Although its occurrence is rare, the presence of large headed or macrocephalic spermatozoa and increased chromosomal abnormality has recently been reported by several groups. Moreover, when intracytoplasmic sperm injection (ICSI) was performed with samples containing macrocephalic spermatozoa, lower fertilization and implantation rates result in poor clinical outcome. In order to evaluate the impact of preimplantation genetic diagnosis (PGD) on implantation and ongoing pregnancy rates in these couples, the results of 23 PGD cycles were compared with non-PGD cycles (n = 60) as well as cycles with absolute teratozoospermia (having zero normal morphology) with (n = 14) or without PGD (n = 66). Out of 82 embryos biopsied in the macrocephalic sperm group, abnormalities were detected in 46.4% of the embryos analysed. Most of the abnormalities were trisomies (37.0%) and complex aneuploidies (51.9%). A 33.3% pregnancy rate was achieved by selectively transferring euploid embryos after PGD with the statistically higher implantation rate of 25.0% compared with non-PGD cycles (IR: 12.3%, P < 0.01).
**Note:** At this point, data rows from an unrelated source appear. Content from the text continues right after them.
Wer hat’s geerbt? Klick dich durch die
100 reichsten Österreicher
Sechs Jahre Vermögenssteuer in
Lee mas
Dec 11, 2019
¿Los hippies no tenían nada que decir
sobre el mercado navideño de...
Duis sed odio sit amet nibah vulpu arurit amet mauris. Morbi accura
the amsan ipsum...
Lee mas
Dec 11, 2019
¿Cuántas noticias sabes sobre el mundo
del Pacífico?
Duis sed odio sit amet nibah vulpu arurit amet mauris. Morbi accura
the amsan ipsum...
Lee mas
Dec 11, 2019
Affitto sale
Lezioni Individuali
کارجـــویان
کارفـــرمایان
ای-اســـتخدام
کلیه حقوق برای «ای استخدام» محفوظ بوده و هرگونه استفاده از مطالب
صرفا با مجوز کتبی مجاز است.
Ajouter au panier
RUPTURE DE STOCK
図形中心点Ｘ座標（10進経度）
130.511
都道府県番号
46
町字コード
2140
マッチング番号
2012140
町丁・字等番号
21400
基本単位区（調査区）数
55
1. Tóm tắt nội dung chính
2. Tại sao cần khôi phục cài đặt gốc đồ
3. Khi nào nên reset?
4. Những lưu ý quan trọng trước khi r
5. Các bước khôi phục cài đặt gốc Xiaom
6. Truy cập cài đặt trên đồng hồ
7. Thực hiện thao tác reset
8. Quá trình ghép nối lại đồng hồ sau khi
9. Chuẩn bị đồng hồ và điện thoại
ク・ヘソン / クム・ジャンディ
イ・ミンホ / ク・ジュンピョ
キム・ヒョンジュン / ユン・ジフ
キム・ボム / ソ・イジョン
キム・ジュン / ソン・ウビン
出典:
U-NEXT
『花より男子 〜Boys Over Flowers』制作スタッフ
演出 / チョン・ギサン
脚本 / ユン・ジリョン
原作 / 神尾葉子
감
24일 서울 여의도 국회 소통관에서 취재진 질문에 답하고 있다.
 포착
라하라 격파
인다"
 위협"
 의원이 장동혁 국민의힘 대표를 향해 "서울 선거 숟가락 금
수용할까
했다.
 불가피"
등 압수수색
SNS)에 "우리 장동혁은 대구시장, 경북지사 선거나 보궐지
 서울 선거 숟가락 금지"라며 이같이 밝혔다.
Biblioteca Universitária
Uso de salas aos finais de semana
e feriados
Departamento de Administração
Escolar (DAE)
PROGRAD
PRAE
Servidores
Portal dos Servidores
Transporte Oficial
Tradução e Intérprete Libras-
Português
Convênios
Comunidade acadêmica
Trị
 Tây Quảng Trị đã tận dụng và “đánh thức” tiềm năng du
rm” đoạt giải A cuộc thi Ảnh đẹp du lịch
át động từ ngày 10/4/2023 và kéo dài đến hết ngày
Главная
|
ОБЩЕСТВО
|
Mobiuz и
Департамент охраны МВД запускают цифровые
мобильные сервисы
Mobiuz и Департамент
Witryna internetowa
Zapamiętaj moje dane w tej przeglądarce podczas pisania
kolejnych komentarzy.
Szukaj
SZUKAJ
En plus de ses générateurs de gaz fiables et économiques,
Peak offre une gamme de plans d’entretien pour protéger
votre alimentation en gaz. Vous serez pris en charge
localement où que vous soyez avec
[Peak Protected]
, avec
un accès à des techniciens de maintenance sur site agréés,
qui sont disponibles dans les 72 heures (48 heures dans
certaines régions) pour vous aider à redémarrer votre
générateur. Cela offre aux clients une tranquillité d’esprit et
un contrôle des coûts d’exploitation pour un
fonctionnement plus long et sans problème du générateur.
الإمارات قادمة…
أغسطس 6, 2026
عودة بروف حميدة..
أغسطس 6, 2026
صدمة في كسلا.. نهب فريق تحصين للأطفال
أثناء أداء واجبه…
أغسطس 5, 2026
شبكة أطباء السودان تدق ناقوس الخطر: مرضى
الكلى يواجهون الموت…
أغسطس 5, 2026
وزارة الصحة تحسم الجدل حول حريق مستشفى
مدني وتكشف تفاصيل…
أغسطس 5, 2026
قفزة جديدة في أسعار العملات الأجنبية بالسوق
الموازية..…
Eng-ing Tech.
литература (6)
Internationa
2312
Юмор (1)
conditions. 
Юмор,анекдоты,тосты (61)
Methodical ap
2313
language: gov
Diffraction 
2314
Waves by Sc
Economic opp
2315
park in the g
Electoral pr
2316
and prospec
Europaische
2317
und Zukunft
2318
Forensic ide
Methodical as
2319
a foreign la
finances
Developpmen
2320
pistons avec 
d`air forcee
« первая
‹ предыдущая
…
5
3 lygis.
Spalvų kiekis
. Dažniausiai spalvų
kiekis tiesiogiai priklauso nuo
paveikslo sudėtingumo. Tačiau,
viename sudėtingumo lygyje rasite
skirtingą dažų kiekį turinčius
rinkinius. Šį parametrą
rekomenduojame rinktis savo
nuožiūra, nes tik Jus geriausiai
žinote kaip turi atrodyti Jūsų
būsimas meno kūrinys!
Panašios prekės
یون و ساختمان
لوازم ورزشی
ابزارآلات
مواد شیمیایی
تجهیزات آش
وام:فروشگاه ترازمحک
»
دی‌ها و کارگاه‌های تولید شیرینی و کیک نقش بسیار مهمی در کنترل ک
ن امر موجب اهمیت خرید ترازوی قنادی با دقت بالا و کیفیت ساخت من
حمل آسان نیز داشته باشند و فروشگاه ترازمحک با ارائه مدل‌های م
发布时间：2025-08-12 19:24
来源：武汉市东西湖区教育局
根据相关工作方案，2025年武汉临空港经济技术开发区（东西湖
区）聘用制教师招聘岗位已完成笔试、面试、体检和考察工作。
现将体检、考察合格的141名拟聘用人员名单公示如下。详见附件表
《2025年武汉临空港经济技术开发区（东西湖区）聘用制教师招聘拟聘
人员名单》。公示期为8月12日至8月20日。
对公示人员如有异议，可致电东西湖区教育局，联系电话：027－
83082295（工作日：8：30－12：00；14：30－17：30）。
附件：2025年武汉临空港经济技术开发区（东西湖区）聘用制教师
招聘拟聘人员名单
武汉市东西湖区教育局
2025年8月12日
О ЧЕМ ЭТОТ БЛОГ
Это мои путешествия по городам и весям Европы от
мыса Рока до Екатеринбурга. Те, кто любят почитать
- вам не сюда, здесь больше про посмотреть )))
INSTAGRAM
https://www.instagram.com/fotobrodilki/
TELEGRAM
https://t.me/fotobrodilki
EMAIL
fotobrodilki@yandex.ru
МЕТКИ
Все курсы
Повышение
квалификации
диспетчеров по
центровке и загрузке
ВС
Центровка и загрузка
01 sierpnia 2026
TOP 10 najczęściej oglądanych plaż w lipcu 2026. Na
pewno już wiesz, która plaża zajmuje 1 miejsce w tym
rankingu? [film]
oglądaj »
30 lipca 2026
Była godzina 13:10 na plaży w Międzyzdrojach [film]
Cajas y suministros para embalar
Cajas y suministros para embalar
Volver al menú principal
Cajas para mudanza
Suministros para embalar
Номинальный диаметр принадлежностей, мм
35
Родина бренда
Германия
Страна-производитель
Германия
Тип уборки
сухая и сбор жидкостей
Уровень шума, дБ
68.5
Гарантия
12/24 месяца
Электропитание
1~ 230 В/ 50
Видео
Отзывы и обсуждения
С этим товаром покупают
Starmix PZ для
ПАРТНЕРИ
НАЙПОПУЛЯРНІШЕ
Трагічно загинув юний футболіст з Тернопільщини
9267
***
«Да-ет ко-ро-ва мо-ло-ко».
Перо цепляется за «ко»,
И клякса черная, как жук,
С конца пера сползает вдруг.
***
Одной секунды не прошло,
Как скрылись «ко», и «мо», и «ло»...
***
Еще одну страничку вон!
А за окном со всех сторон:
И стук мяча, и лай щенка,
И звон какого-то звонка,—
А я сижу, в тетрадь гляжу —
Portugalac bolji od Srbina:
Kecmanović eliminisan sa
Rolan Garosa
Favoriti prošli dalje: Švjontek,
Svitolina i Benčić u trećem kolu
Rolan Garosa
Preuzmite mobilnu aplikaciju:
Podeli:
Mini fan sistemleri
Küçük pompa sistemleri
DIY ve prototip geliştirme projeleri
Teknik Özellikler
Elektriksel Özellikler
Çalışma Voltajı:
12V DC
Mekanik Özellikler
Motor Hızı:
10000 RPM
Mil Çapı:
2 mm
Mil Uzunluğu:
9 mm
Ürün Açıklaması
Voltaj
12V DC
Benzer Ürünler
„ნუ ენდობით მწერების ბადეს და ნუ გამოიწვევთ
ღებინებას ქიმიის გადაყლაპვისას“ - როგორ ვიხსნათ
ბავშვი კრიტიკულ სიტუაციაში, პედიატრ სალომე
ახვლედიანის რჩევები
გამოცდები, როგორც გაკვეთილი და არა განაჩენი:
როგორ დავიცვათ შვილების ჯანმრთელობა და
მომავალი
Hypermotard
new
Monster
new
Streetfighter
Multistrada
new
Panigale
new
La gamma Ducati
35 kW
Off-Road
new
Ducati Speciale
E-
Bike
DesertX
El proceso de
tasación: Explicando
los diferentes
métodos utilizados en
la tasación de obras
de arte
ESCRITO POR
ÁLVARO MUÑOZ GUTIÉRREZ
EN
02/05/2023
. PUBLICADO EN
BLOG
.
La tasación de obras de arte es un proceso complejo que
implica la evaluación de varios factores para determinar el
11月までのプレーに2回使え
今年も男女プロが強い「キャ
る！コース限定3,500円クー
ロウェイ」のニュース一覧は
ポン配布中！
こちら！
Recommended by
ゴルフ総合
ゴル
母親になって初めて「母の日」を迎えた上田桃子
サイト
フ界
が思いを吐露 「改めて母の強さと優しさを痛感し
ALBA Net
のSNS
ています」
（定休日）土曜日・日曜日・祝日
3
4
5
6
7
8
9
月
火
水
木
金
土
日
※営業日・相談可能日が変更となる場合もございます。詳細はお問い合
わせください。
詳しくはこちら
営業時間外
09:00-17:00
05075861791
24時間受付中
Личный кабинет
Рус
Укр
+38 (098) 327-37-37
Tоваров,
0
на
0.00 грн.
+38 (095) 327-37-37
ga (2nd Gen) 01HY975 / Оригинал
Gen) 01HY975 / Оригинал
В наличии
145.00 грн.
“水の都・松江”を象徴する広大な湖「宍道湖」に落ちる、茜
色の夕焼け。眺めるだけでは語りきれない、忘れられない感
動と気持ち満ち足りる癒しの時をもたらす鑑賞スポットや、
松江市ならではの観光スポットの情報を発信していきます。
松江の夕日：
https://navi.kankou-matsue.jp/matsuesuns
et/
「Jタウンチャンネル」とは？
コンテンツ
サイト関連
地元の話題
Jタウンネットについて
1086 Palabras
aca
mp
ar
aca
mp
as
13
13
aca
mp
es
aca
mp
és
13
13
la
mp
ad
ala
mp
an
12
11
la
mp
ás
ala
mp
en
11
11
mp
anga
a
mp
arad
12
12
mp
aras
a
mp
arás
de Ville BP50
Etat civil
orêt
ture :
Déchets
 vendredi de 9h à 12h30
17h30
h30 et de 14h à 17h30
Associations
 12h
Moreover, only one missed abortion (14.3%) was observed in the PGD group, whereas seven of the 15 pregnancies resulted in abortion in the non-PGD group (46.7%). Preliminary results indicate that patients should be counselled for increased chromosomal abnormality and a possible beneficial effect of eliminating chromosomally abnormal embryos with PGD on a bortion rates.